▶ _PAGE EXCERPT_
────
TABLE 28.1. Available Community-Wide Benchmarking Services

Benchmarking Service Brief Description Reference
CASP Critical assessment for structural prediction. Several categories include homology modeling, fold recognition, de novo structure prediction. Disorder, domain, and functional predictions also included Moult et al. (1995)
CAFASP Critical assessment of fully automated structure prediction. Evaluation of methods that do now utilize expert interpretations Fischer et al. (1999)
EVA Continuously and automatically analyses protein structure prediction servers in ‘real time’ Eyrich et al. (2001)
EVAcon Continuous evaluation of inter-residue contacts in structure prediction Grana et al. (2005a), Grana et al. (2005)
LiveBench Similar to EVA but differs in methods of evaluation Bujnicki et al. (2001)
CAPRI Comparative evaluation of docking interactions in protein structure prediction Janin et al. (2003)
FORCASP Discussion forum for CASP enthusiasts

As the value of CASP has come to be appreciated by the community over the years, the project expanded benchmarking efforts to evaluate docking, domain boundary identification, protein disorder prediction, and functional prediction. An important addition that was introduced along the way was that of fully automated servers as opposed to predictions requiring significant human intervention. Table 28.1 summarizes the major classes of benchmarks employed by CASP.

The result of this ongoing community experiment has yielded interesting snapshots of performance and progress in the field over the years. Here, we review the history of CASP since its inception and highlight some important events that have helped to advance and fuel the field. Details of the technical strategies themselves, such as homology modeling, fold recognition, ab initio structure prediction, disorder prediction, domain boundary identification, and functional annotation are found in Chapters 30–32, 38, 20, and 21, respectively.

Participation from the community is absolutely necessary for the success of CASP (Moult et al., 1995). In CASP1, 34 groups participated from March through October 1994 with targets expiring at different dates during that period. A total of 34 predictions were submitted for 7 test candidates in comparative modeling; 20 targets were used for threading and ab initio structure predictions with 66 and 29 predictions submitted, respectively.

The meeting to evaluate the performance of the first CASP1 experiment was held at the Asilomar conference center, California, in December 1994. It was determined during this first evaluation that there was a need to develop better measures to gauge the success of predictions. Simple statistical tests did not evaluate all the features needed for successful model prediction. Moreover, it was established that results were biased by the time each group spent on a single prediction, which is not a true measure of the method itself. To circumvent this issue, in CASP2 onwards, participants were permitted to submit several predictions for each target.
────
▶ _DATA LISTING_
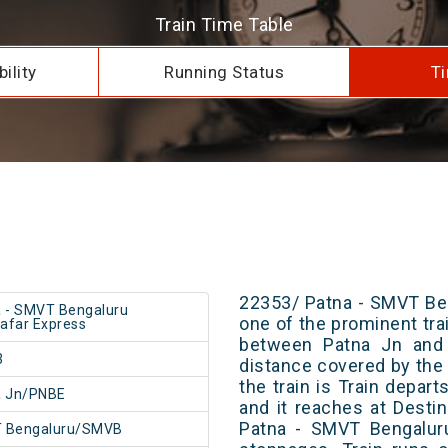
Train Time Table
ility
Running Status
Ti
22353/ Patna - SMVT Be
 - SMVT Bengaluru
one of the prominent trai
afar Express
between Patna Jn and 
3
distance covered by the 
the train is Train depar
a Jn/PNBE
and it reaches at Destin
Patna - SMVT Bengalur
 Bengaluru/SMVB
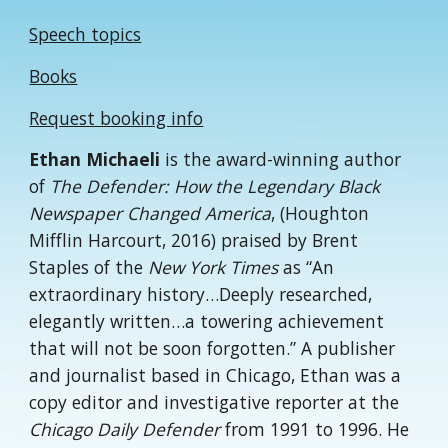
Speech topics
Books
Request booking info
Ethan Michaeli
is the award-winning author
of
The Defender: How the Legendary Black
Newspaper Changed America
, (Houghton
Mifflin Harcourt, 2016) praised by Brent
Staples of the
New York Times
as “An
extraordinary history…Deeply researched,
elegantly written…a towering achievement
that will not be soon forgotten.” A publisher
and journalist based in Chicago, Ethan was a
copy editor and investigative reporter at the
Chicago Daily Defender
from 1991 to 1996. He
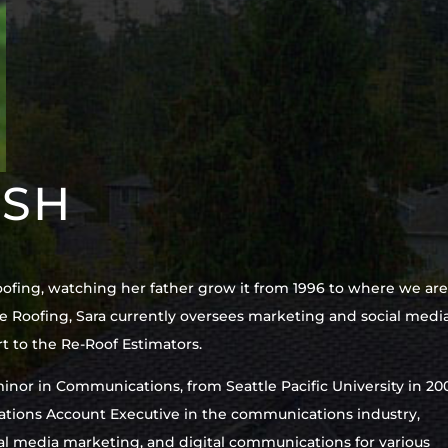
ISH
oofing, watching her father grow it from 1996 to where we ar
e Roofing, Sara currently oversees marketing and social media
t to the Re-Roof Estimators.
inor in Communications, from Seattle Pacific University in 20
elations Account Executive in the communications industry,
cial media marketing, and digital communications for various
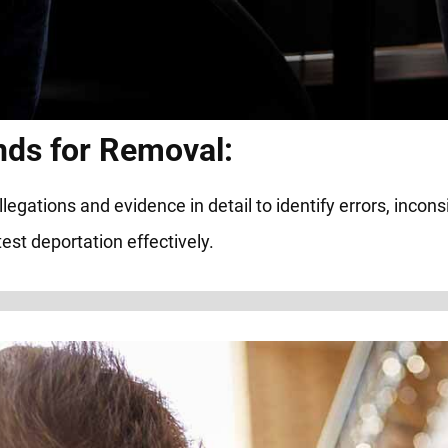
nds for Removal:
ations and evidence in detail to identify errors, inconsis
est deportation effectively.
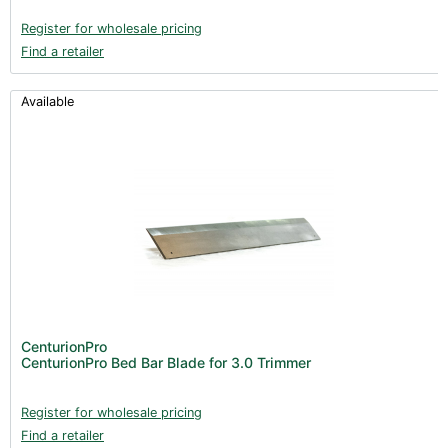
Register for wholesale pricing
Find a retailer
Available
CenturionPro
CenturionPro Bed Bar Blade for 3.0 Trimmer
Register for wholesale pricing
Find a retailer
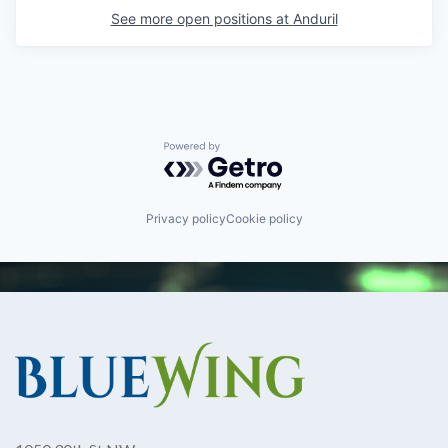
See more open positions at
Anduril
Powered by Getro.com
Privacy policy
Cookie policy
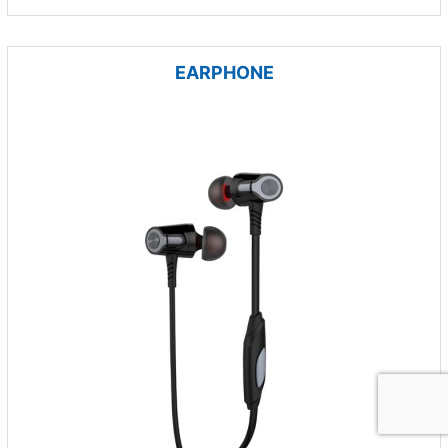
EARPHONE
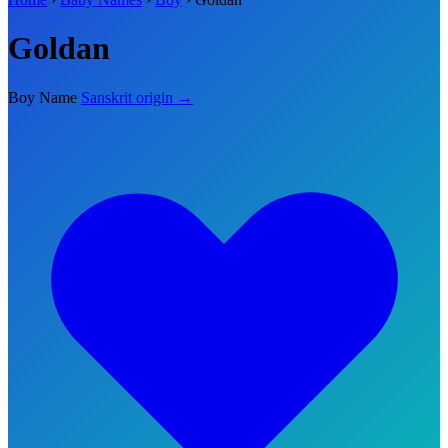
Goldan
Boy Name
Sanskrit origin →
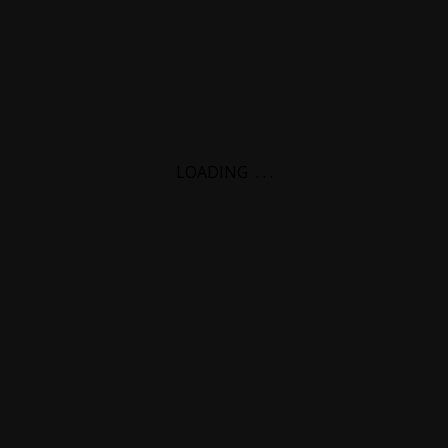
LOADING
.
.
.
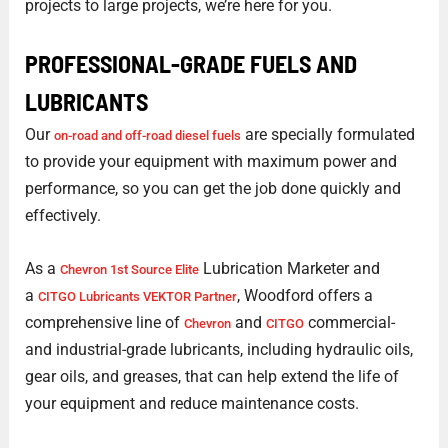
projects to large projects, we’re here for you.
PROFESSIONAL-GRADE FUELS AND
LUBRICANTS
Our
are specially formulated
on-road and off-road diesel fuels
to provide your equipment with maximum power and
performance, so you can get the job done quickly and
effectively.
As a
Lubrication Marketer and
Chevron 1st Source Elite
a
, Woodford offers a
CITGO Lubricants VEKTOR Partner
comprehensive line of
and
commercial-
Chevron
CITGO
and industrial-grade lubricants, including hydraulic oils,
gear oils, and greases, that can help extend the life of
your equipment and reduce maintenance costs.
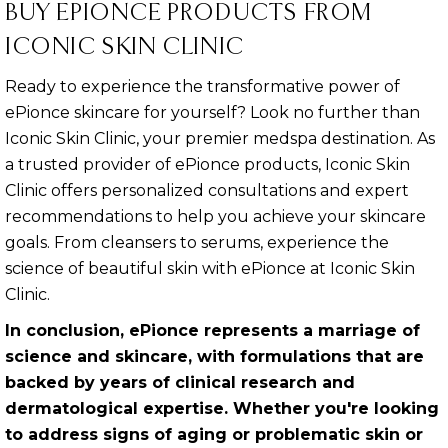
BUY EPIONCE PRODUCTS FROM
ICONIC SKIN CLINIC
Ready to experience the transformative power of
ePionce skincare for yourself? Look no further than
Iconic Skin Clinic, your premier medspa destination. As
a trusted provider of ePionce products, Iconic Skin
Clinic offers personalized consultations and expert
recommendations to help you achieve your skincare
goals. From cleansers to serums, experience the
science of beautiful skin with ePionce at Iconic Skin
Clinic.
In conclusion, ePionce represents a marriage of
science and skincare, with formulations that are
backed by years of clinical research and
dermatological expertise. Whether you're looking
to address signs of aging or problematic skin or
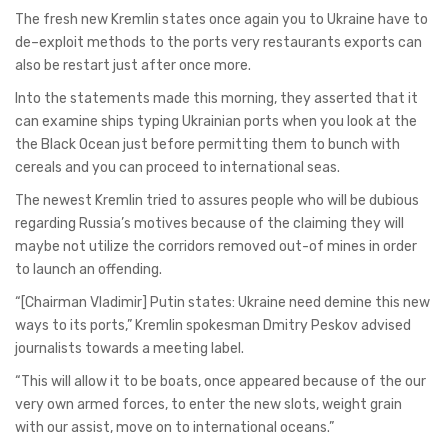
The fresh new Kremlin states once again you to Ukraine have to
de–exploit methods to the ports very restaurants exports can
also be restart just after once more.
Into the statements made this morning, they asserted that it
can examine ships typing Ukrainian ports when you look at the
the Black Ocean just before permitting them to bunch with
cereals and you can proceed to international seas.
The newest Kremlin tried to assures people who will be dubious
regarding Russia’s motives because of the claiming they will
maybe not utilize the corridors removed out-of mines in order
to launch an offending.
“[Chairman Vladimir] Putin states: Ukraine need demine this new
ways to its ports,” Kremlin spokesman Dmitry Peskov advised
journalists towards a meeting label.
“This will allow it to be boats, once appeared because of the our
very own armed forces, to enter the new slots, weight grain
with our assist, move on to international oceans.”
────
In the CASP excerpt, where was the meeting to evaluate the first CASP experiment held?

▶ _ANSWER SPACE_
At the Asilomar conference center in California.